═════ DATASET RECORDS
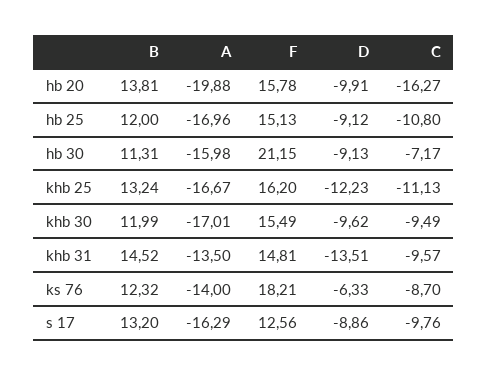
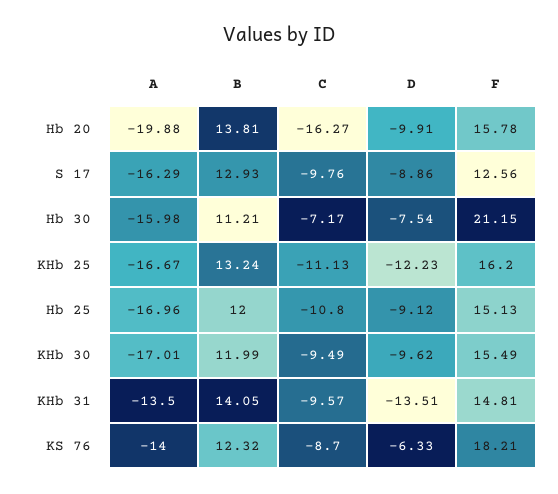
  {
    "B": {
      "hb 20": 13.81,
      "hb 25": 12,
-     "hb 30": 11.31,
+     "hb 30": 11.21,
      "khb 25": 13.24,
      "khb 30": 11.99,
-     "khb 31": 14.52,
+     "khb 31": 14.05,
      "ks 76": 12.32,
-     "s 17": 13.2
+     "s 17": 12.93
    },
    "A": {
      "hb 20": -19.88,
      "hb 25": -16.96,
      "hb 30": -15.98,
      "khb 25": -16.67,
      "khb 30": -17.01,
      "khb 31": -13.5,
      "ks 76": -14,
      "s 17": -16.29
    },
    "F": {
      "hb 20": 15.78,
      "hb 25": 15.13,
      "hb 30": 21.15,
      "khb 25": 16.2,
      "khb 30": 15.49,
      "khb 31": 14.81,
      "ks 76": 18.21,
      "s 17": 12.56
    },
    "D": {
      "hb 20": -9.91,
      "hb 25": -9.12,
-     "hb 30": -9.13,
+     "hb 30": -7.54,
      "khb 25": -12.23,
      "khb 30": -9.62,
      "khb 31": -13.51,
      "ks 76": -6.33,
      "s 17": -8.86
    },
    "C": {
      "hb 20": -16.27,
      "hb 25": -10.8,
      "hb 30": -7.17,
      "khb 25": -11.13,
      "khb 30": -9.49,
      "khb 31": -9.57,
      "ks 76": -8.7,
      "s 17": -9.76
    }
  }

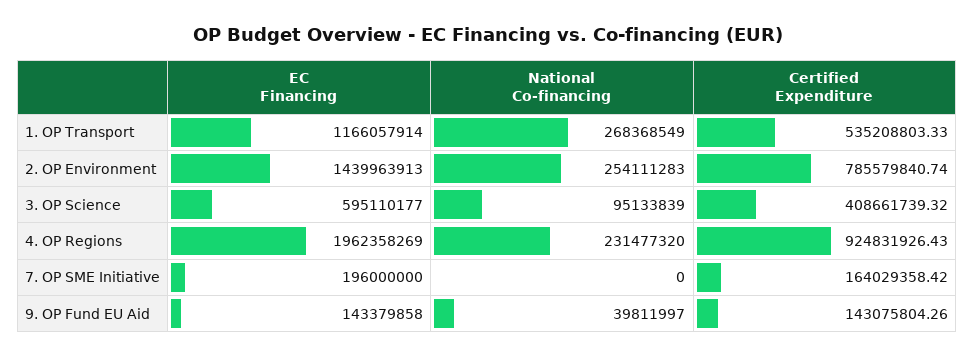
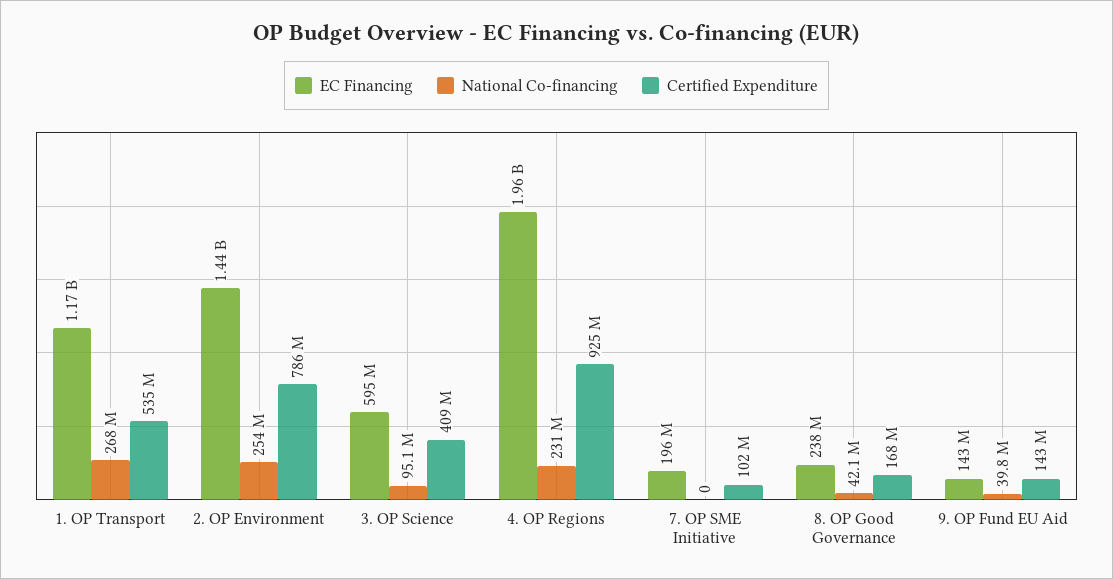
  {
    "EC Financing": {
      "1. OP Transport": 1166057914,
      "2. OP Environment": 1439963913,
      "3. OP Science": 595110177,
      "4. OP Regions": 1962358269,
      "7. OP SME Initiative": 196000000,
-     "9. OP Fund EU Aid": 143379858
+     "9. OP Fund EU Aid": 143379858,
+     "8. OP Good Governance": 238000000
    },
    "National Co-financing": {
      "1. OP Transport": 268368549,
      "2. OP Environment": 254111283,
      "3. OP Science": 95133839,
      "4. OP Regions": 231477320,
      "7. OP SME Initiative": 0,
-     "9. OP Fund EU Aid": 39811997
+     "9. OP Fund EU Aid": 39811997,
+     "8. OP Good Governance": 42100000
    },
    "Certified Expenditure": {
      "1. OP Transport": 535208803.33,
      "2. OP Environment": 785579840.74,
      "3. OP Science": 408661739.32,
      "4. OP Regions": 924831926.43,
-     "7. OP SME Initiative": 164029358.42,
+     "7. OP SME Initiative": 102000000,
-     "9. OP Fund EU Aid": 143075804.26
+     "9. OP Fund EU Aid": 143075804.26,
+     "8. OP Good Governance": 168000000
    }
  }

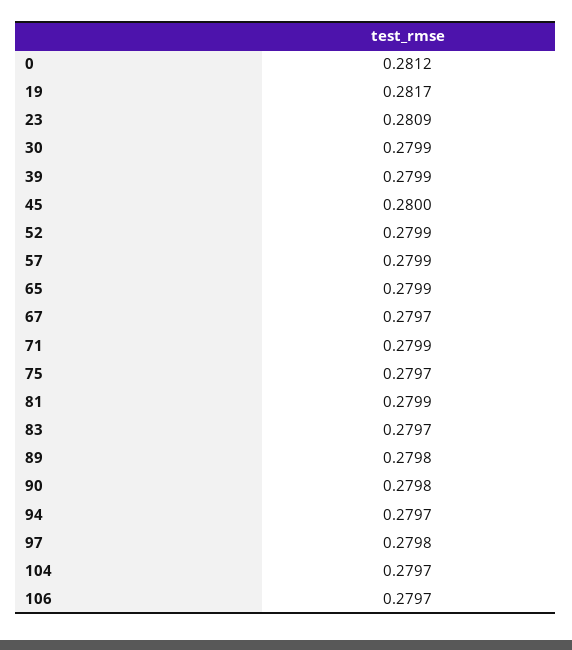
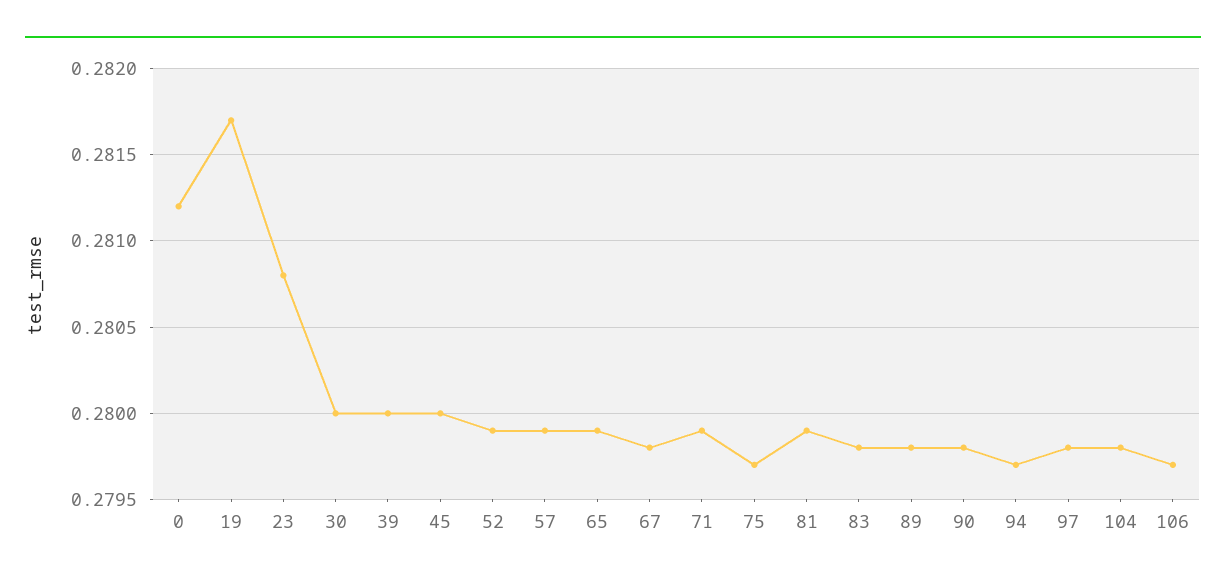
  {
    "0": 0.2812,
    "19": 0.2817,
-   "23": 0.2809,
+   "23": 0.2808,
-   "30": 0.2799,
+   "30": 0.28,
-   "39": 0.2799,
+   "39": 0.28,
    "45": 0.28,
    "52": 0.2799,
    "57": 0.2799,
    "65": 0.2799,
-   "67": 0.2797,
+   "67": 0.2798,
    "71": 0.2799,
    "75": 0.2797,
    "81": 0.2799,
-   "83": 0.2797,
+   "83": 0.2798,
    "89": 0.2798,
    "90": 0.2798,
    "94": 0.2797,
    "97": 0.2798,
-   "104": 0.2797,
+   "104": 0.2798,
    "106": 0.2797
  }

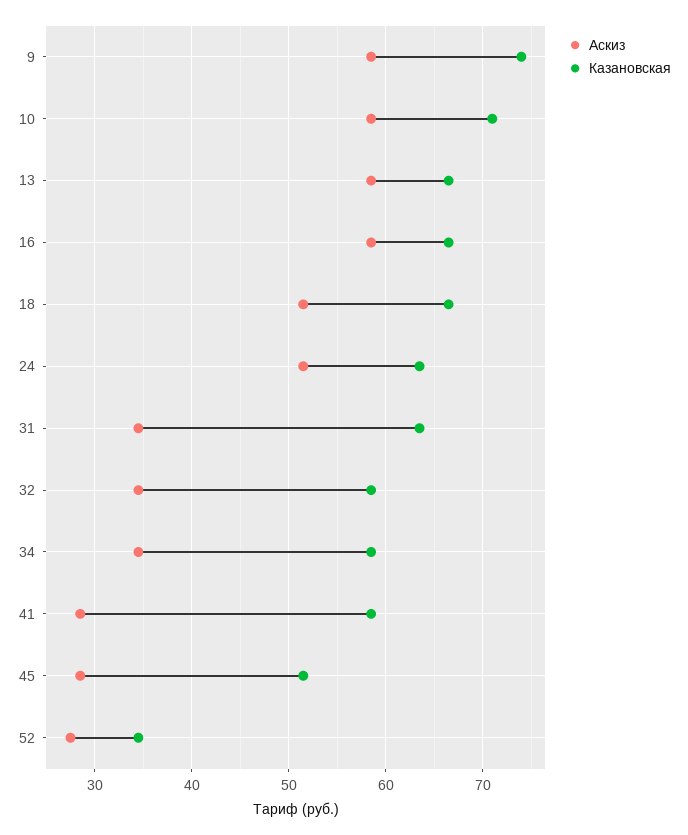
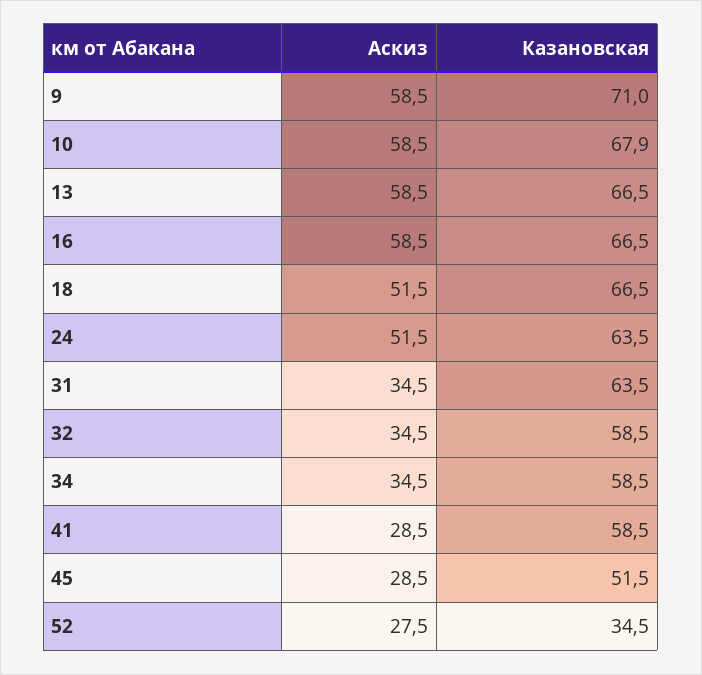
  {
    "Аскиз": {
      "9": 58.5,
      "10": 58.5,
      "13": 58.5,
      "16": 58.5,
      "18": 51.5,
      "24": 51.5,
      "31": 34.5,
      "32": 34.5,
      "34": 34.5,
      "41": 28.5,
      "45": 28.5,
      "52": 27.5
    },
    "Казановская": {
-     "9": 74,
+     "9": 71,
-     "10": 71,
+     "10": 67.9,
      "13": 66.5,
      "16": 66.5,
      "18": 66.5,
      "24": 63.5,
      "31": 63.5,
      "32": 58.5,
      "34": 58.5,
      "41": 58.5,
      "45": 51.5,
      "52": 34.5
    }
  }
══════════
═════ DATASET RECORDS
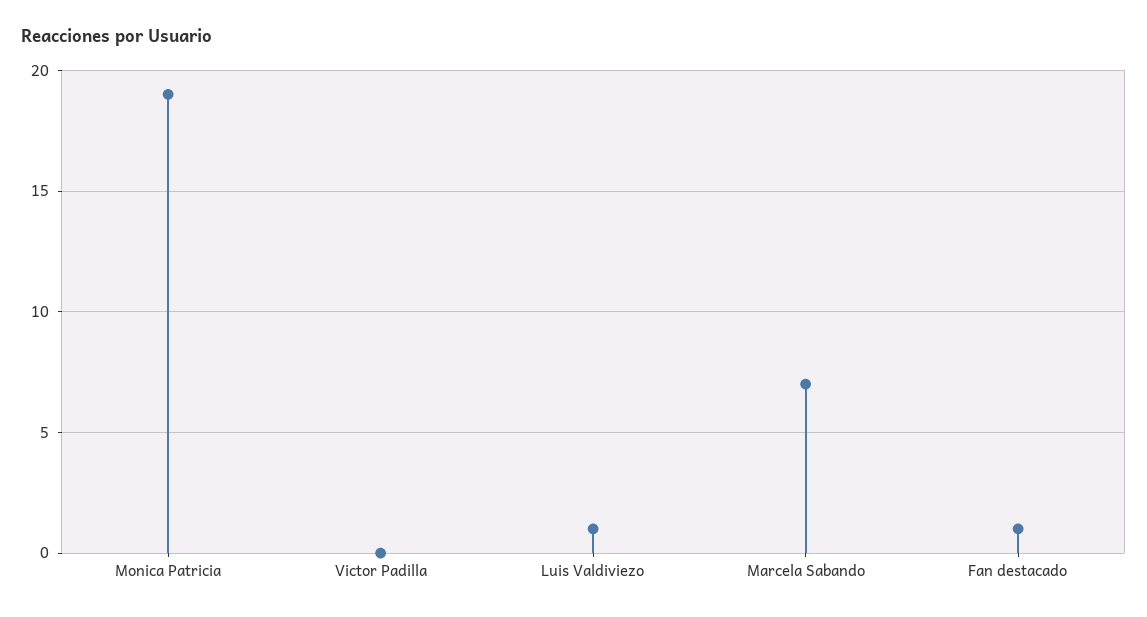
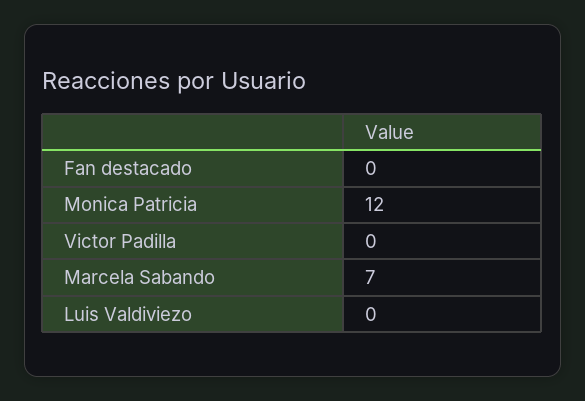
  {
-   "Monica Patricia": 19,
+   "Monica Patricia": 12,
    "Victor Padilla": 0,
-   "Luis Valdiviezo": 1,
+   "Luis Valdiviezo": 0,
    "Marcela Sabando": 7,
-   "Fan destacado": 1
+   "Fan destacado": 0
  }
══════════
Across all of the records above, how many lines include the string "Governance"? Answer with one number only.

3